A Nice Day To Start Again

It has been claimed, most notably by the magazine Godey’s Lady’s Book, that white wedding dresses were an eternal antique symbol of purity. Others have argued that Queen Victoria herself invented the idea of wearing white at weddings.

Both are wrong but to different degrees. There have been many brides who have worn white to their weddings, but what changed with Queen Victoria’s wedding was the meaning behind it and the idea that wearing white was the norm.

Prior to this, people got married in their best clothes, and if they needed to buy a new dress, it was often a practical design that could be worn for other formal occasions or for mass. The idea of buying a dress that would be worn just once was seen as impossibly frivolous back then.

As such, whilst plenty of people did wear white gowns, it was not an expectation. Mary Queen of Scots, for example, wore a white wedding gown as early as 1559, at a time when most royal brides preferred red or other vibrant colours.

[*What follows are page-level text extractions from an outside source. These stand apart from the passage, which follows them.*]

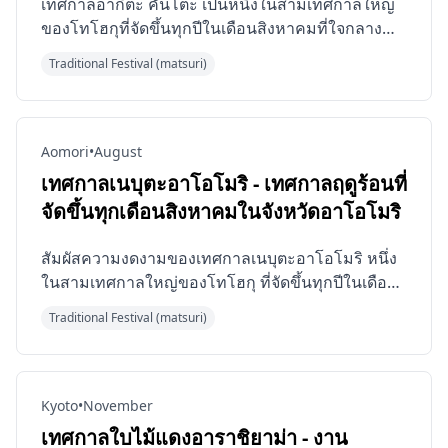
เทศกาลอากิตะ คันโตะ เป็นหนึ่งในสามเทศกาลใหญ่
ของโทโฮกุที่จัดขึ้นทุกปีในเดือนสิงหาคมที่ใจกลาง
เมืองอากิตะ และได้รับการขึ้นทะเบียนเป็นทรัพย์สิน
Traditional Festival (matsuri)
ทางวัฒนธรรม...
Aomori
•
August
เทศกาลเนบุตะอาโอโมริ - เทศกาลฤดูร้อนที่
จัดขึ้นทุกเดือนสิงหาคมในจังหวัดอาโอโมริ
สัมผัสความงดงามของเทศกาลเนบุตะอาโอโมริ หนึ่ง
ในสามเทศกาลใหญ่ของโทโฮกุ ที่จัดขึ้นทุกปีในเดือน
สิงหาคมที่เมืองอาโอโมริ จังหวัดอาโอโมริ เทศกาล
Traditional Festival (matsuri)
ประวัติศาสตร์...
Kyoto
•
November
เทศกาลใบไม้แดงอาราชิยาม่า - งาน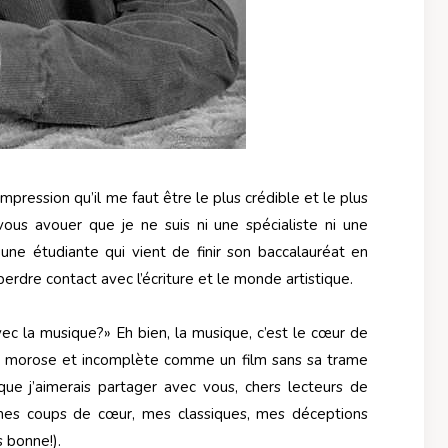
impression qu’il me faut être le plus crédible et le plus
vous avouer que je ne suis ni une spécialiste ni une
 une étudiante qui vient de finir son baccalauréat en
 perdre contact avec l’écriture et le monde artistique.
vec la musique?» Eh bien, la musique, c’est le cœur de
it morose et incomplète comme un film sans sa trame
que j’aimerais partager avec vous, chers lecteurs de
es coups de cœur, mes classiques, mes déceptions
s bonne!).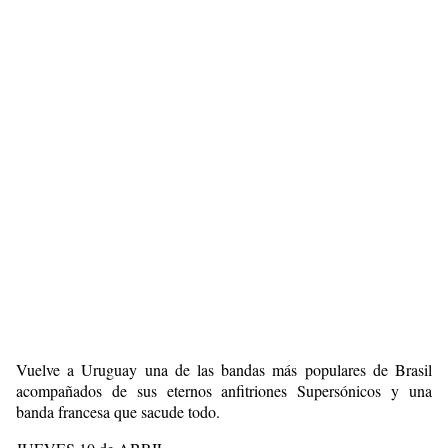
Vuelve a Uruguay una de las bandas más populares de Brasil
acompañados de sus eternos anfitriones Supersónicos y una
banda francesa que sacude todo.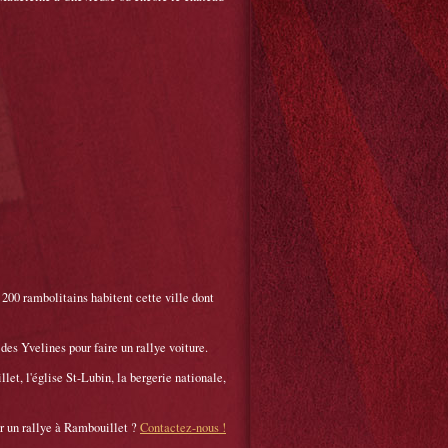
 200 rambolitains habitent cette ville dont
des Yvelines pour faire un rallye voiture.
let, l'église St-Lubin, la bergerie nationale,
r un rallye à Rambouillet ?
Contactez-nous !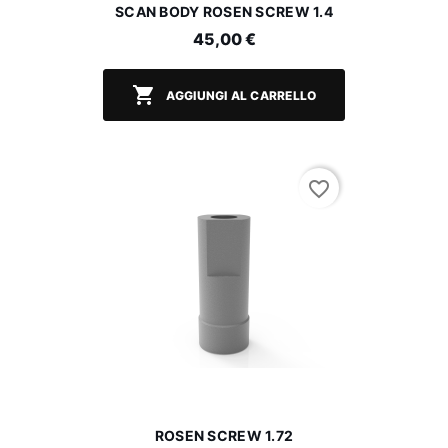
SCAN BODY ROSEN SCREW 1.4
45,00 €

AGGIUNGI AL CARRELLO
favorite_border
ROSEN SCREW 1.72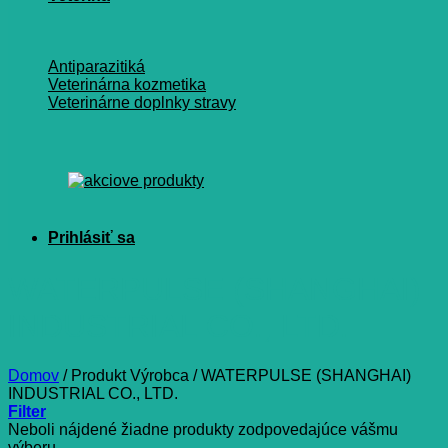
Antiparazitiká
Veterinárna kozmetika
Veterinárne doplnky stravy
WATERPULSE (SHANGHAI)
INDUSTRIAL CO., LTD.
Domov
/
Produkt Výrobca
/
WATERPULSE (SHANGHAI)
INDUSTRIAL CO., LTD.
Filter
Neboli nájdené žiadne produkty zodpovedajúce vášmu
výberu.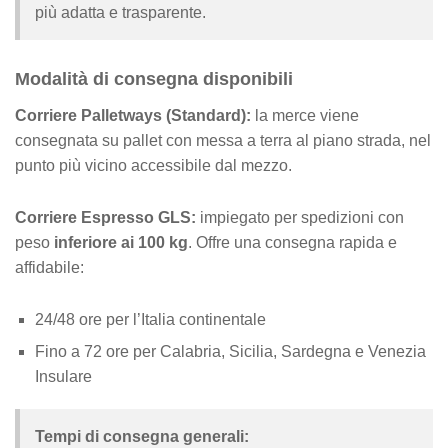
più adatta e trasparente.
Modalità di consegna disponibili
Corriere Palletways (Standard):
la merce viene
consegnata su pallet con messa a terra al piano strada, nel
punto più vicino accessibile dal mezzo.
Corriere Espresso GLS:
impiegato per spedizioni con
peso
inferiore ai 100 kg
. Offre una consegna rapida e
affidabile:
24/48 ore per l’Italia continentale
Fino a 72 ore per Calabria, Sicilia, Sardegna e Venezia
Insulare
Tempi di consegna generali: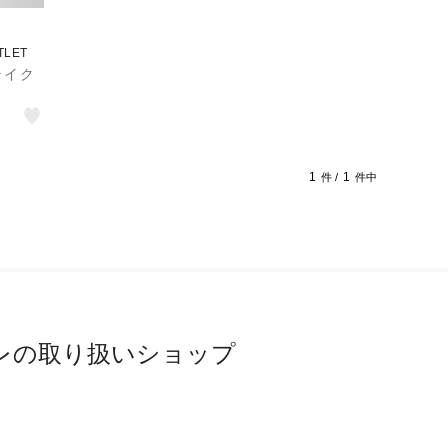
TLET
ライク
1
1
件 /
件中
レの取り扱いショップ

Queen Victoria changed this largely by accident. She wore a white dress made from Spitalfields fabric and Honiton lace largely as a political move; it was a show of support for British industry.

In fact, the main symbolic colour and flower took the form of orange blossoms, which were worn as a wreath in place of a traditional tiara and as a trim for the dress. These were symbols of fertility during a time when Victorian England adored flower imagery.

Ultimately, this floral tradition did not stick, and tiaras have been the normal headpiece to fit a veil to ever since.

The white veil, similarly, was not an invention of Queen Victoria, but a common Christian practice which stated that women needed to wear head coverings during masses, although it became a wedding tradition after Queen Victoria.

However, it would take an exceptionally long time for the white wedding to become the norm for most people. White dresses were astonishingly impractical, could only be worn once and were prone to damage, meaning that only the richest could afford to buy them.

This only fully changed after the Second World War, when lower dress costs, more disposable income and the influence of Hollywood cemented the white wedding as the norm.